Requirement
Print all of the following lines word for word, omitting the pictures.

Source material
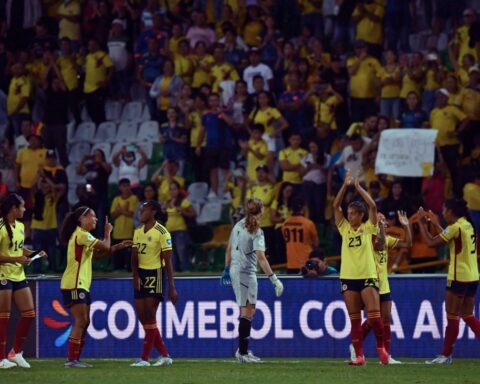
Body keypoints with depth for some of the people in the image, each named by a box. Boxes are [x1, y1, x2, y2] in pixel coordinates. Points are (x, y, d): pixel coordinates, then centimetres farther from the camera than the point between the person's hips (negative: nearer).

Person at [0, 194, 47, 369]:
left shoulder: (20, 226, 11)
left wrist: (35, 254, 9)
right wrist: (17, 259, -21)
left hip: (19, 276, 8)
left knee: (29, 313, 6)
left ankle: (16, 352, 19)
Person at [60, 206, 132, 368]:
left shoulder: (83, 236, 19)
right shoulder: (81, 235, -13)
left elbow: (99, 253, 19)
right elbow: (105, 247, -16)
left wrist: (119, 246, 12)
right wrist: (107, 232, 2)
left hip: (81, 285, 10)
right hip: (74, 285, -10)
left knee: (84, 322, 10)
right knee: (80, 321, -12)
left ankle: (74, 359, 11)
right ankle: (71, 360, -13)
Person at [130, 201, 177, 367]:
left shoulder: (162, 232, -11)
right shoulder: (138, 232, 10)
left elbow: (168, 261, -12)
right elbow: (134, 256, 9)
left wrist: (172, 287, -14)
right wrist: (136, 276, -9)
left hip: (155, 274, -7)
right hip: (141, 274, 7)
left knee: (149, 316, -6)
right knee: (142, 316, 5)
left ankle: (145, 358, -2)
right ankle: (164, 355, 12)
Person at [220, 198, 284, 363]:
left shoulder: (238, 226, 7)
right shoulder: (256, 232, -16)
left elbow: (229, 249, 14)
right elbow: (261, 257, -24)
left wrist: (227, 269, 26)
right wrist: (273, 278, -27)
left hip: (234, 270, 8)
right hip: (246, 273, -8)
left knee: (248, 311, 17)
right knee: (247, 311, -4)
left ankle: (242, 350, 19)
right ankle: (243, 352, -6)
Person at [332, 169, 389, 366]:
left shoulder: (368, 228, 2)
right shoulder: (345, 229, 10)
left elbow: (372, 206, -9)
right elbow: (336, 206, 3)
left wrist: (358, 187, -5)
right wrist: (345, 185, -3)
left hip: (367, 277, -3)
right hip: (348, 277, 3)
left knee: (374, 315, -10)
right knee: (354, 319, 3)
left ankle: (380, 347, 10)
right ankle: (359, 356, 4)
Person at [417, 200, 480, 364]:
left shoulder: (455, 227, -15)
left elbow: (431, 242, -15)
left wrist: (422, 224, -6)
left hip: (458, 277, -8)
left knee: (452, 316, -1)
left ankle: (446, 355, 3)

Answer to this task
Body keypoints with depth for some of the people in the image, each named by a box. Boxes are [x1, y1, x2, y2] in pixel coordinates. Points are (x, y, d): pixel coordinates, then centimetres farther from the camera than the point between the person's hips (negative: nearer).

Person at [0, 194, 47, 369]:
left shoulder: (20, 226, 11)
left wrist: (35, 254, 9)
right wrist: (17, 259, -21)
left hip: (19, 276, 8)
left knee: (29, 313, 6)
left ankle: (16, 352, 19)
Person at [60, 206, 132, 368]:
left shoulder: (83, 236, 19)
right shoulder: (81, 235, -13)
left elbow: (99, 253, 19)
right elbow: (105, 247, -16)
left wrist: (119, 246, 12)
right wrist: (107, 232, 2)
left hip: (81, 285, 10)
right hip: (74, 285, -10)
left knee: (84, 322, 10)
right knee: (80, 321, -12)
left ankle: (74, 359, 11)
right ankle: (71, 360, -13)
Person at [130, 201, 177, 367]:
left shoulder: (162, 232, -11)
right shoulder: (138, 232, 10)
left elbow: (168, 261, -12)
right elbow: (134, 256, 9)
left wrist: (172, 287, -14)
right wrist: (136, 276, -9)
left hip: (155, 274, -7)
right hip: (141, 274, 7)
left knee: (149, 316, -6)
right knee: (142, 316, 5)
left ankle: (145, 358, -2)
right ankle: (164, 355, 12)
Person at [220, 198, 284, 363]:
left shoulder: (238, 226, 7)
right shoulder: (256, 232, -16)
left elbow: (229, 249, 14)
right elbow: (261, 257, -24)
left wrist: (227, 269, 26)
right wrist: (273, 278, -27)
left hip: (234, 270, 8)
right hip: (246, 273, -8)
left knee: (248, 311, 17)
right knee: (247, 311, -4)
left ankle: (242, 350, 19)
right ankle: (243, 352, -6)
Person at [332, 169, 389, 366]:
left shoulder: (368, 228, 2)
right shoulder: (345, 229, 10)
left elbow: (372, 206, -9)
right elbow: (336, 206, 3)
left wrist: (358, 187, -5)
right wrist: (345, 185, -3)
left hip: (367, 277, -3)
right hip: (348, 277, 3)
left knee: (374, 315, -10)
right knee: (354, 319, 3)
left ankle: (380, 347, 10)
right ankle: (359, 356, 4)
Person at [417, 200, 480, 364]:
left shoulder: (455, 227, -15)
left elbow: (431, 242, -15)
left wrist: (422, 224, -6)
left hip: (458, 277, -8)
left knee: (452, 316, -1)
left ankle: (446, 355, 3)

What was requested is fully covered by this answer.